Irak’ın çok katmanlı yapısı
‘Öteki Kürtler: Sömürge Irak’ında Ezidiler’, Kuzey Irak’ın en geniş ikinci gayri Müslim cemaati olan Ezidi Kürtlerine ve Britanya mandasına ilişkin karmaşık süreçleri, farklı ve etkileyici bir yaklaşımla ele alması bakımından uluslararası literatürde ilk çalışma özelliği taşır. Nelida Fuccaro, etnisiteyi kendinden menkul bir kategori olarak düşünmez, etnisitenin oluşum sürecindeki politik, ekonomik ve toplumsal süreçleri masaya yatırır. Bu sayede, Irak’ın çok katmanlı ve parçalanmış yapısını doğallaştırmadan, bu yapının siyasi ve tarihsel kökenlerine dair etkileyici bir sorgulama gerçekleştirir. Fuccaro, etnisite ve dini doğallaştırılmadan ve bunlara özsel özellikler atfetmeden tarihsel inşa süreçlerini ele alır. Fuccaro’nun, Irak’ın sömürge tarihine ve Ezidi Kürtlerin cemaat dayanışmalarına, etnik ve dini kimliklerine yönelik yerelci ve dolayısıyla cemaatçi bir bakışı vardır. Ancak yerelci bakış merkezde olan biteni göz ardı eden ya da cemaatin kendi sınırları içine hapseden bir perspektif değildir. Bunun yerine yerelde yaşananı sürekli olarak merkezle ilişki içerisinde düşünen; modernleşme, sömürgeleşme ve ulus-devlet süreçlerini soyut söylemler yerine yerelin somut dinamikleriyle açıklamaya çalışan bir bakış açısıdır bu.
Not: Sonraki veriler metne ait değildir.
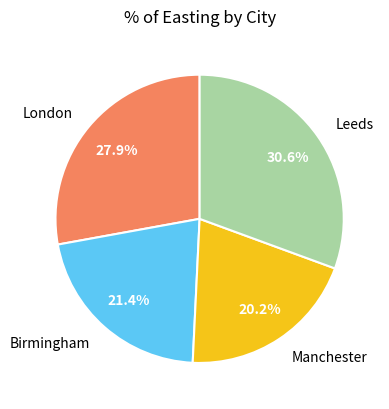

To the nearest percent, what percentage of the pie is London?

28%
Fuccaro, sömürge sonrası dönemi, Irak’taki mevcut siyasal yapıyı ve Ezidi kimliğini anlamak için şu dönemlere odaklanır: ulus-devlet inşası, manda yönetimi dönemi ve Osmanlı egemenliğinin son yüzyılı olan, Tanzimat (1839-76) ile başlayıp Sultan Abdülhamid’in (1876-1909) Panislamizm siyaseti altında devam eden reformcu dönem. Modernleşme paradigmasının iddiasının aksine Fuccaro, Irak toplumunun yapısına bakarak siyasal modernleşmenin “hiçbir şekilde evrimsel ve tek yönlü bir süreç olmadığı”nı ve “geleneksel cemaatlerin parçalanması ve dayanışma temellerinin dönüşüm geçirmesiyle de sonuçlanmadığını” iddia eder. Fuccaro’ya göre, çeşitli iktidar ilişkileri ve tarihsel süreçler bağlamında inşa edilen din ve aşiret kimlikleri, Iraklı Ezidilerin farklı yönetim biçimlerine, devlet aygıtlarına ve siyasal oluşumlara yanıt verirken kullandıkları temel insani sermayedir. Bu kimlikler ve grup dayanışmaları, 19. yüzyıl sonlarındaki Osmanlı modernleşmesi, 20. yüzyıldaki Avrupa sömürgeciliği ve Irak ulus-devletinin inşası süresince sürekli değişen ve farklılaşan siyasal koşullara uyarlanır. Diğer yandan, iktidar sahipleri değişen toplumsal yapı karşısında konumlarını tekrar müzakere etmek zorunda kalırlar.
Bunun en önemli sonucu, genelde Ortadoğu’nun özelde ise Irak’ın siyasi ve kültürel haritasının tekrar çizilmesidir. Fuccaro, sömürge sonrası dönemde sürdürülen istikrarsızlık modelinin soykütüğünü çıkarır: “Bağımsızlıktan sonra, Britanya hâkimiyetinin Irak siyasetine damgasını vurduğu açıkça görüldü. Bu hâkimiyet, siyasal ve toplumsal fraksiyonlar arasında aracı rol üstlenerek, sömürge sonrası dönemde büyük ölçüde devam edecek bir istikrarsızlık modeli yaratmıştı. 1920’lerde mandacı gücün varlığı, sömürge devletin iktidar yapısının değişik seviyelerindeki çatışmaların giderek büyümesini ve yeniden üretimini teşvik etti. Bu çatışmaların çoğunun kökeni, Osmanlı dönemine, özellikle 19. yüzyılın ikinci yarısındaki siyasal, toplumsal ve kültürel gerçekliklere uzanıyordu.” ‘Öteki Kürtler: Sömürge Irak’ında Ezidiler’, bu yönüyle bugünkü Irak toplumunun ve Ortadoğu coğrafyasının yapısına da ışık tutmaktadır.